Text-based design files:
=== Section Start ===
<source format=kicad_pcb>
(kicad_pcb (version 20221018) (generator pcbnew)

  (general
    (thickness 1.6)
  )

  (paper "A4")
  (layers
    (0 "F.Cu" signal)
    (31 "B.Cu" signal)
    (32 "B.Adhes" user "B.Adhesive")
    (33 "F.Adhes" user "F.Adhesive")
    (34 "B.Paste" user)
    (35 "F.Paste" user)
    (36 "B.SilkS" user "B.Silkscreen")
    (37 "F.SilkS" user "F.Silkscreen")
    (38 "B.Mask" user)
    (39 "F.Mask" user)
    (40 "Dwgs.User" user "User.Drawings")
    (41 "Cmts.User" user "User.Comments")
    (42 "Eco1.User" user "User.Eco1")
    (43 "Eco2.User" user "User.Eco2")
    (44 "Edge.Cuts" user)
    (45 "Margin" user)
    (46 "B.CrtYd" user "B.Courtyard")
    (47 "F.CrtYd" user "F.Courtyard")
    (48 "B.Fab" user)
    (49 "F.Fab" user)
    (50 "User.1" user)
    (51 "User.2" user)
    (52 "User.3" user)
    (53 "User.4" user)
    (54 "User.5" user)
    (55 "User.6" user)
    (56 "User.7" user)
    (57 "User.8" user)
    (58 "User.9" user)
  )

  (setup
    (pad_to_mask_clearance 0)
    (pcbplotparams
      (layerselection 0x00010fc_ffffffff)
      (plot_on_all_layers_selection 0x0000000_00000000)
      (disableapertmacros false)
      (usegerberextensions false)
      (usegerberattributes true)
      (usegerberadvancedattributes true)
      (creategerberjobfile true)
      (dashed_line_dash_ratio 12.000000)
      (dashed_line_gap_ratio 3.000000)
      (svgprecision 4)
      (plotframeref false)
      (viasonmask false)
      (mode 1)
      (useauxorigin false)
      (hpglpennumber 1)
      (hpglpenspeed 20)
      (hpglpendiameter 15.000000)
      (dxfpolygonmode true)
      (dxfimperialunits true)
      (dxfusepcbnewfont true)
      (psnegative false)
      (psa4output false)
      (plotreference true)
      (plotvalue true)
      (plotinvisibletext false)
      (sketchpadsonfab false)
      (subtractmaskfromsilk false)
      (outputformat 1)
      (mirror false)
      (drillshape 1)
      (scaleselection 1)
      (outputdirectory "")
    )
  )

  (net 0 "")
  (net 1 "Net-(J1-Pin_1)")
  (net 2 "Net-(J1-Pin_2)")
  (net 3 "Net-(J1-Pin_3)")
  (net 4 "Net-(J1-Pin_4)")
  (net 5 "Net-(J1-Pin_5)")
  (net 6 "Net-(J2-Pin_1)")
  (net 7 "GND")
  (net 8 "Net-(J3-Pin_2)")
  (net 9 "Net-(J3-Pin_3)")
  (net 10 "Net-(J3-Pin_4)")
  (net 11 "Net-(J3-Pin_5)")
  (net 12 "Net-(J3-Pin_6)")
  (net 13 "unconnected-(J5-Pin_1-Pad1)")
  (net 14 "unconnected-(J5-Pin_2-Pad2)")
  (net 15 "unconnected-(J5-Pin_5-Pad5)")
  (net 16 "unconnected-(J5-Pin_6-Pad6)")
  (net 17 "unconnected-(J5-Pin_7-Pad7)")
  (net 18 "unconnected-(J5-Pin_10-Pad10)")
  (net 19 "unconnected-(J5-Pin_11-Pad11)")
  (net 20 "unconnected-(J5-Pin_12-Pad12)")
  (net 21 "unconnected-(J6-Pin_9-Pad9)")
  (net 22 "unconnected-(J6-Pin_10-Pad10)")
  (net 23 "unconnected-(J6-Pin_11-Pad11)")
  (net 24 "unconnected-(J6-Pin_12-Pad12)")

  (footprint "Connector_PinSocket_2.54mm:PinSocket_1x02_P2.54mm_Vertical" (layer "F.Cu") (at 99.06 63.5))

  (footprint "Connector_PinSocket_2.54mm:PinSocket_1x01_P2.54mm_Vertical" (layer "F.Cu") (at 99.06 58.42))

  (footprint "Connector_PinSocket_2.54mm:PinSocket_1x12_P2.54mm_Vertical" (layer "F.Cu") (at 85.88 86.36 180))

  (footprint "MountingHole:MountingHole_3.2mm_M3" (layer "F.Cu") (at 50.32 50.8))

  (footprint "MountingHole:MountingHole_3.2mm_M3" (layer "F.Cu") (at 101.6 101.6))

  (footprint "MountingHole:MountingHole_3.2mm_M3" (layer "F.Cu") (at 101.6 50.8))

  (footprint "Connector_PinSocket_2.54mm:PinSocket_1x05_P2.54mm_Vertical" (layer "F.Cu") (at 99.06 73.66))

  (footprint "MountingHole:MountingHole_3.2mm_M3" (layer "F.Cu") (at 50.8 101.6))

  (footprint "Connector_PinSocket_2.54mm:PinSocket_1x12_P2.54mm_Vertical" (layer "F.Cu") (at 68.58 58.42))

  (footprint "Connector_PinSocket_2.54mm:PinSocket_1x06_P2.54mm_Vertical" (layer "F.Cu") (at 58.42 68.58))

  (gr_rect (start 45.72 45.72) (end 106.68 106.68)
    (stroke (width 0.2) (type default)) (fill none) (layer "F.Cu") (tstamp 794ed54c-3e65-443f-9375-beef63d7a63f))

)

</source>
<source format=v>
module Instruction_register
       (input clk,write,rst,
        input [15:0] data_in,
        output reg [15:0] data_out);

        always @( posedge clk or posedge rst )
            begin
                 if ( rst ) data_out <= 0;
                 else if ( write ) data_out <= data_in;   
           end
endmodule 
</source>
=== Section End ===
=== Section Start ===
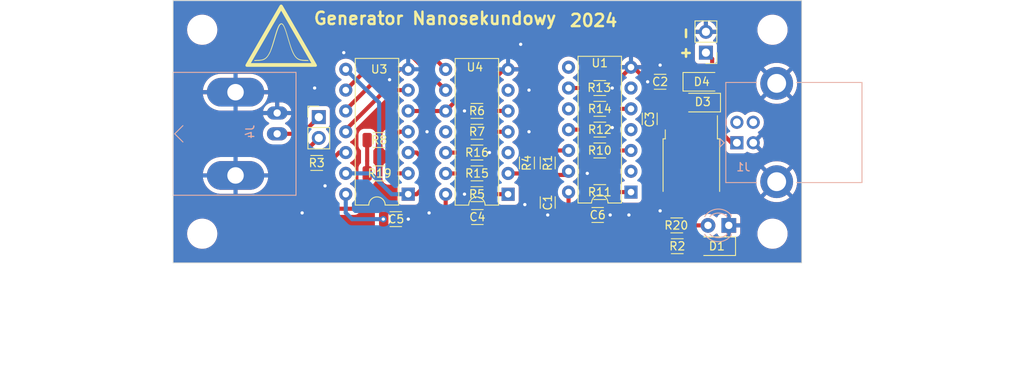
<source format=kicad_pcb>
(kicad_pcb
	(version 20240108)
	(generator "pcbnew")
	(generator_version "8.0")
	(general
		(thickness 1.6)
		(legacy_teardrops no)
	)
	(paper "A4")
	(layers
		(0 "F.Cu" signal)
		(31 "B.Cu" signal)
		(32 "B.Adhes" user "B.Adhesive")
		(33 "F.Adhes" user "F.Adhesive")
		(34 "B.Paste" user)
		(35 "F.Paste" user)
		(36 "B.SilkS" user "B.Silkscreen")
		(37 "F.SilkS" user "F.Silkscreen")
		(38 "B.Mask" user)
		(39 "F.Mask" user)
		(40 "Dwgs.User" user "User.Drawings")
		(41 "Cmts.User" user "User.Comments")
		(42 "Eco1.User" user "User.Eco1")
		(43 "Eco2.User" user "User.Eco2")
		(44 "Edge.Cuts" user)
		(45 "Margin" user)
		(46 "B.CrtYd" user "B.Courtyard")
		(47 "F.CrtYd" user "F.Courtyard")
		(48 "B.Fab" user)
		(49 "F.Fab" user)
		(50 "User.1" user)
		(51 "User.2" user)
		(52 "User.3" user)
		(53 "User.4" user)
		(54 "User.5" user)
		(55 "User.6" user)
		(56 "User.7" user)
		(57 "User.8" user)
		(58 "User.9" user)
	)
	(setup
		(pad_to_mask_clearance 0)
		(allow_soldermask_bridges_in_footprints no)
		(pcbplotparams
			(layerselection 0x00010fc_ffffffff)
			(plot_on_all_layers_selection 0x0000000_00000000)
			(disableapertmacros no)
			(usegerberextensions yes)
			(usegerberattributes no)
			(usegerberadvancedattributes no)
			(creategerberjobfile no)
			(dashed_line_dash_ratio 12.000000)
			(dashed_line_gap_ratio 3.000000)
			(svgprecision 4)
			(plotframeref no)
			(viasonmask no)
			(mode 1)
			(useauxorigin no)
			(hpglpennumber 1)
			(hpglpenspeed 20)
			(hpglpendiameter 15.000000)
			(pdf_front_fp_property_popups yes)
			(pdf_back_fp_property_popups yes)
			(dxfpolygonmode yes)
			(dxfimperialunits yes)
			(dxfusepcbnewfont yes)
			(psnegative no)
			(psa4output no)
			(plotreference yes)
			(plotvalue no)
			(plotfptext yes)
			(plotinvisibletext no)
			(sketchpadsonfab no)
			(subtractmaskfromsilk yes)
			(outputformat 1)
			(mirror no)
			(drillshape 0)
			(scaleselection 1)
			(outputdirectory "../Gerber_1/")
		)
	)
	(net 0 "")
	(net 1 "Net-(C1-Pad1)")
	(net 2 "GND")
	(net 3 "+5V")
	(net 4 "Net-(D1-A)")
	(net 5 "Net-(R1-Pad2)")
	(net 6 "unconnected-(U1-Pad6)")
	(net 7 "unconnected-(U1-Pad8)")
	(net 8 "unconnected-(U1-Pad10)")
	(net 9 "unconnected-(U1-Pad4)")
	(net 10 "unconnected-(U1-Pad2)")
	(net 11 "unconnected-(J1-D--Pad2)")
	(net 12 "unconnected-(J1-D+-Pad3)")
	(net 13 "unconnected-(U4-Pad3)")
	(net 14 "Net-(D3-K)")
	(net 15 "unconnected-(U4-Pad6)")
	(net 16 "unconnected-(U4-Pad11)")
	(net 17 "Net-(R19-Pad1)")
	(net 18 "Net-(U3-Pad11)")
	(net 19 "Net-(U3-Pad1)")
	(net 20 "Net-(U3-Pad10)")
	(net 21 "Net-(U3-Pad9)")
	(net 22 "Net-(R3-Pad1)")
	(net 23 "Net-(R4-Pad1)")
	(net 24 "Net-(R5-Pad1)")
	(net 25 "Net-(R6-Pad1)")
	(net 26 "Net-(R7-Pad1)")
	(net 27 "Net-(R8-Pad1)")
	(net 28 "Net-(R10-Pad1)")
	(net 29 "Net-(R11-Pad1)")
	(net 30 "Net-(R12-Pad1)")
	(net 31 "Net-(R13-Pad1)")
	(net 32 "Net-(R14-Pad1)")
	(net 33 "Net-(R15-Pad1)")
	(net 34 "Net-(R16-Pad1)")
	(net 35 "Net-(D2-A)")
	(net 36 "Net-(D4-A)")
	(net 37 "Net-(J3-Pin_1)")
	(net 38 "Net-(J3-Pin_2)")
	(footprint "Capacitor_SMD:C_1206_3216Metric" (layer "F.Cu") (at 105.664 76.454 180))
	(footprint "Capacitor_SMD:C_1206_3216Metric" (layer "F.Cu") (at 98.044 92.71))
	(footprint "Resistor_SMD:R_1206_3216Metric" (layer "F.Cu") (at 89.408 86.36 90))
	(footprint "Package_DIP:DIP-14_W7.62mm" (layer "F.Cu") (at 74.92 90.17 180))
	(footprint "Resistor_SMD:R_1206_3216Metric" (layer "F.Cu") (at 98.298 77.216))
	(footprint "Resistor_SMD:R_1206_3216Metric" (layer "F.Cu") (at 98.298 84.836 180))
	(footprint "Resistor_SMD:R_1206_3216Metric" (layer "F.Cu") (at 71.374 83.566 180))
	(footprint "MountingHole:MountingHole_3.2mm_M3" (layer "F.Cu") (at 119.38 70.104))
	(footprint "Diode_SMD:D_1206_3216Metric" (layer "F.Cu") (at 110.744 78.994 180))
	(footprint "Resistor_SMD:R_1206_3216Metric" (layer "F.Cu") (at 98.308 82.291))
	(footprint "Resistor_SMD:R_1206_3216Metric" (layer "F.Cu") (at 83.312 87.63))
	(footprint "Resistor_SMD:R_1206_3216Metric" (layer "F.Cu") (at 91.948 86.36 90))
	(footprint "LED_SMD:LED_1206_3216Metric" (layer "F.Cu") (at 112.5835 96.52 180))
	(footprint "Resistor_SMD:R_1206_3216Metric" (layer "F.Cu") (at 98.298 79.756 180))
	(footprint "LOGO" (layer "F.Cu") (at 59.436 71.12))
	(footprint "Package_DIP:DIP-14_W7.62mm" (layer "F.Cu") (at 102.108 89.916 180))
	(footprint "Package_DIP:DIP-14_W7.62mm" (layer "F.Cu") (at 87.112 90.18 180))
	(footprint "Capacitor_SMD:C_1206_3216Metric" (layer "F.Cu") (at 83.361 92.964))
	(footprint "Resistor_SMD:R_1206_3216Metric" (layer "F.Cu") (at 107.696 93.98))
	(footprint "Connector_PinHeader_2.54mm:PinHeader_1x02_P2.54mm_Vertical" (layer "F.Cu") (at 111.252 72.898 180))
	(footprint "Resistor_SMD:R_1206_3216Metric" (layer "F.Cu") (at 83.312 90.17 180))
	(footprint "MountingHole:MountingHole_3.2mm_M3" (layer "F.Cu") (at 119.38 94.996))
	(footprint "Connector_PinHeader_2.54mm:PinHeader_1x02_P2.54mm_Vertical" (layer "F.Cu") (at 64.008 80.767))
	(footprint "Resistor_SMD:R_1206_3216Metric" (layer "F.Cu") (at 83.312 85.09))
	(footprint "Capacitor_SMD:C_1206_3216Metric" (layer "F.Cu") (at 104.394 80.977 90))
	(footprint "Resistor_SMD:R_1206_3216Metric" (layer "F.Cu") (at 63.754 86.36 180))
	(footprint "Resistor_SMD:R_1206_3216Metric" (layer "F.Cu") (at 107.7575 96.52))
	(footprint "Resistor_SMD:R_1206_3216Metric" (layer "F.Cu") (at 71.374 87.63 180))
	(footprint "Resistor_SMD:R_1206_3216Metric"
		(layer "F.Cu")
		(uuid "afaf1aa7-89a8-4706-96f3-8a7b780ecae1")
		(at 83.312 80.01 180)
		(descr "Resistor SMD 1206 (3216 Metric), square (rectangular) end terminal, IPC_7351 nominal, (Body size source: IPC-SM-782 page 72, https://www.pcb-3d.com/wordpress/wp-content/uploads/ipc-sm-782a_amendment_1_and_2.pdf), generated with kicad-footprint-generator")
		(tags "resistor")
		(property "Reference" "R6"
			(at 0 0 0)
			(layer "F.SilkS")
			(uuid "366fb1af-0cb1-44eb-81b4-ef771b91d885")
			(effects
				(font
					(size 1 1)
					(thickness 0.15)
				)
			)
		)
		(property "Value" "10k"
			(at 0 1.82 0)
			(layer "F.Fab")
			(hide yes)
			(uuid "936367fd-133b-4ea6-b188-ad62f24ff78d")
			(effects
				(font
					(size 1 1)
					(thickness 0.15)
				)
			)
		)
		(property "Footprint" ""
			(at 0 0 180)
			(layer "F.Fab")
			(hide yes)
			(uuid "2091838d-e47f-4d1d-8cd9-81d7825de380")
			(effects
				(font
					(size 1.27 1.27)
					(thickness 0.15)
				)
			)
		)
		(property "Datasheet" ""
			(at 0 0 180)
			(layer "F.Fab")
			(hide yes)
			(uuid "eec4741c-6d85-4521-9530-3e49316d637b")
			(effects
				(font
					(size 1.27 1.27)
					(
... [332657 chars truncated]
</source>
=== Section End ===
• **TASK PROMPT**:
Could you restate word for word the lines above, from the one that contains "(at 68.58 58.42))" through the one that contains "(gr_rect (start 45.72", and no others?

• **PROBLEM SOLUTION**:
  (footprint "Connector_PinSocket_2.54mm:PinSocket_1x12_P2.54mm_Vertical" (layer "F.Cu") (at 68.58 58.42))

  (footprint "Connector_PinSocket_2.54mm:PinSocket_1x06_P2.54mm_Vertical" (layer "F.Cu") (at 58.42 68.58))

  (gr_rect (start 45.72 45.72) (end 106.68 106.68)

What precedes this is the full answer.